Parts of a derelict Perth city centre church present a “very real fire risk”, a survey of the building has found.
Sections of St Paul’s Church cannot be entered for safety reasons and it contains an infestation of pigeons and serious dry rot.
The findings were made by Perth and Kinross Heritage Trust, which recommended anyone entering should check their tetanus status due to sharp timber, glass and metal edges caused by vandalism and decay.
The survey document also states the listed building has “no ground whatsoever” and has a partially collapsed ceiling.
A separate structural engineering assessment recently carried out for the council claims St Paul’s Church is currently in a “very poor condition” with “little if any maintenance”.
It states: “There is significant water penetration into the building through the main roof. Left unchecked this could lead to failure of key elements of the roof structure… and collapse of the roof.
“Material is at risk of falling on to the public areas – roads and pavements – surrounding the building. The guano and dead birds present a significant health hazard to anyone entering it.”

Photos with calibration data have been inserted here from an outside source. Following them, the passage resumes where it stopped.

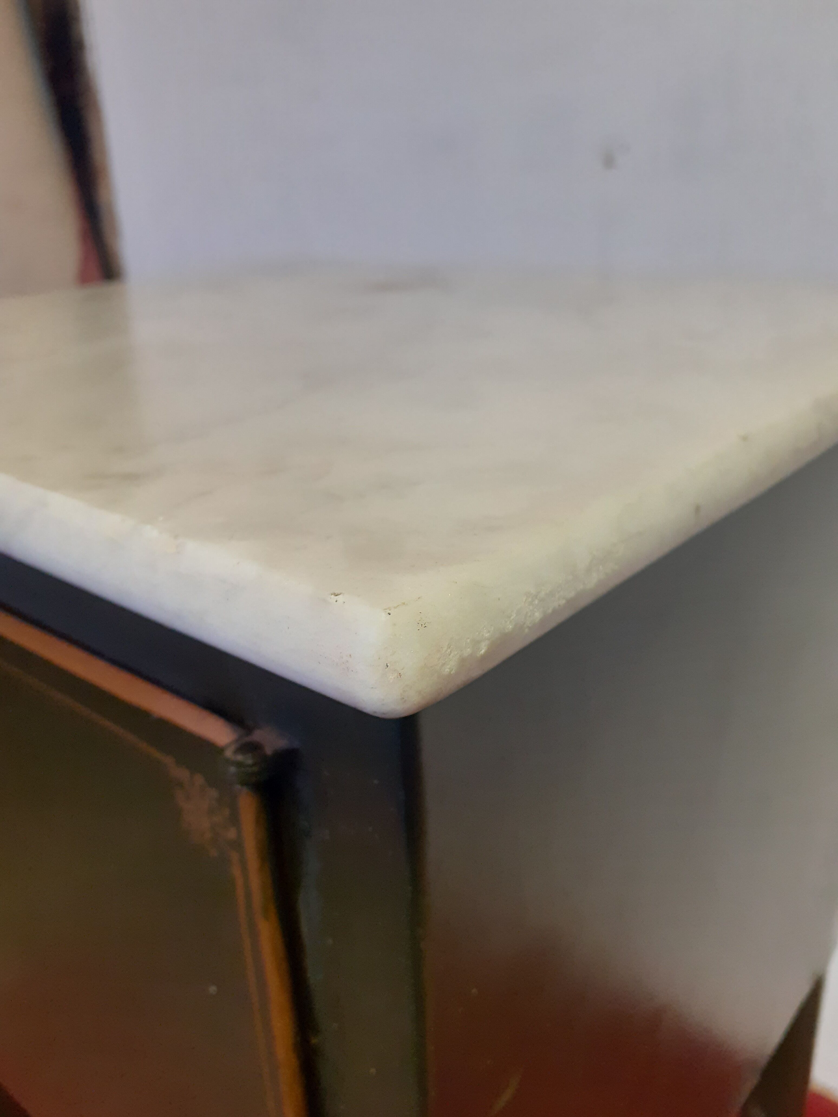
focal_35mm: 27
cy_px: 558
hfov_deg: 51.4
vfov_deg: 65.3
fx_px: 872
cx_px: 419
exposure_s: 1/50
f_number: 1.9
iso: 250
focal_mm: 3.6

The findings came to light as The Courier learned Perth and Kinross Council is still considering a compulsory purchase of St Paul’s if the present owner, James Boyd, of Belfast-based Simple Global Marketing, does not press ahead with his plan for a café/ community heritage use.

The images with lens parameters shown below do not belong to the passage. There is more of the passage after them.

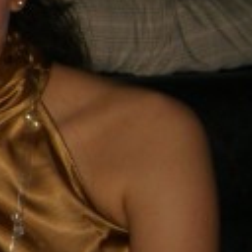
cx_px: -274
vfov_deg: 11.1
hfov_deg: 10.2
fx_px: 1293
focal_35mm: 157
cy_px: 49
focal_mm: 7.9
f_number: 2.8
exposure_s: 1/60
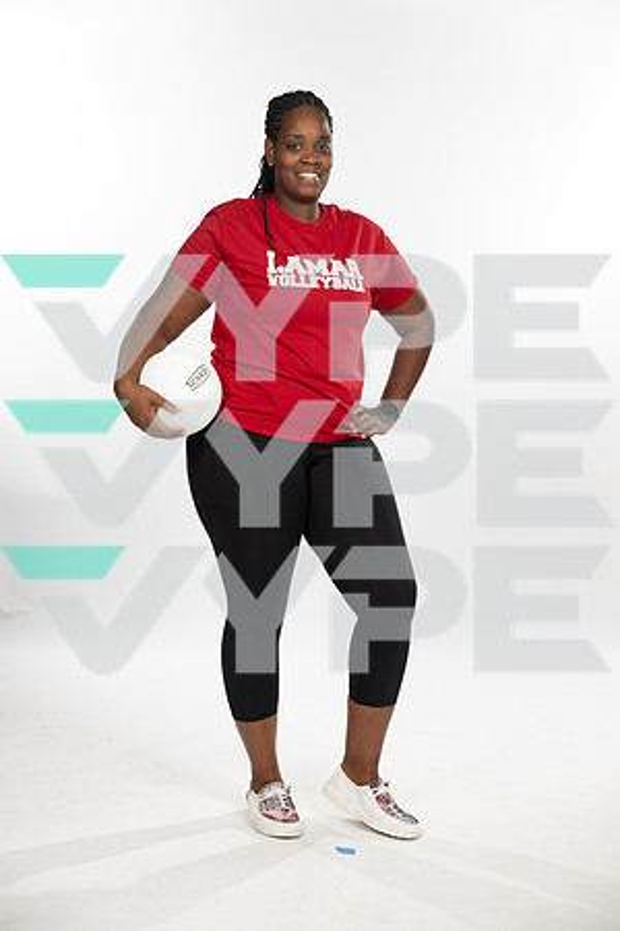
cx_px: 310
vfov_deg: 34.5
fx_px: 1498
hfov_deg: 23.4
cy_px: 466
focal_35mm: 58
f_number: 5.6
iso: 200
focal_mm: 58
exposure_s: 1/250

The trust report says efforts will have to be made to address nesting pigeons inside the building after attempts to keep them out with chicken wire failed.
It states: “Galvanised chicken wire is to be fixed to the timber louvres in the belfry openings and to all other window openings where pigeons are gaining access.
“Once access has been restricted those pigeons still within the building are to be humanely dispatched.
“The dome plasterwork, and particularly the cornice, is historically important and very insecure so it must not be damaged with air-gun pellets.
“Roosting and nesting has been ongoing inside and within the fabric of the building for a long time and consequently several shooting visits or an extended trapping campaign will be needed.”
The report also states that serious dry rot has rendered some upper parts of the gallery “potentially unsafe” with principal structural beams said to be rotting and missing in some places.
It has also been revealed there have been “significant” falls of plaster from the dome.
Mr Boyd said: “We are discussing extensive urgent works with the council and Historic Scotland. These will be several months long.”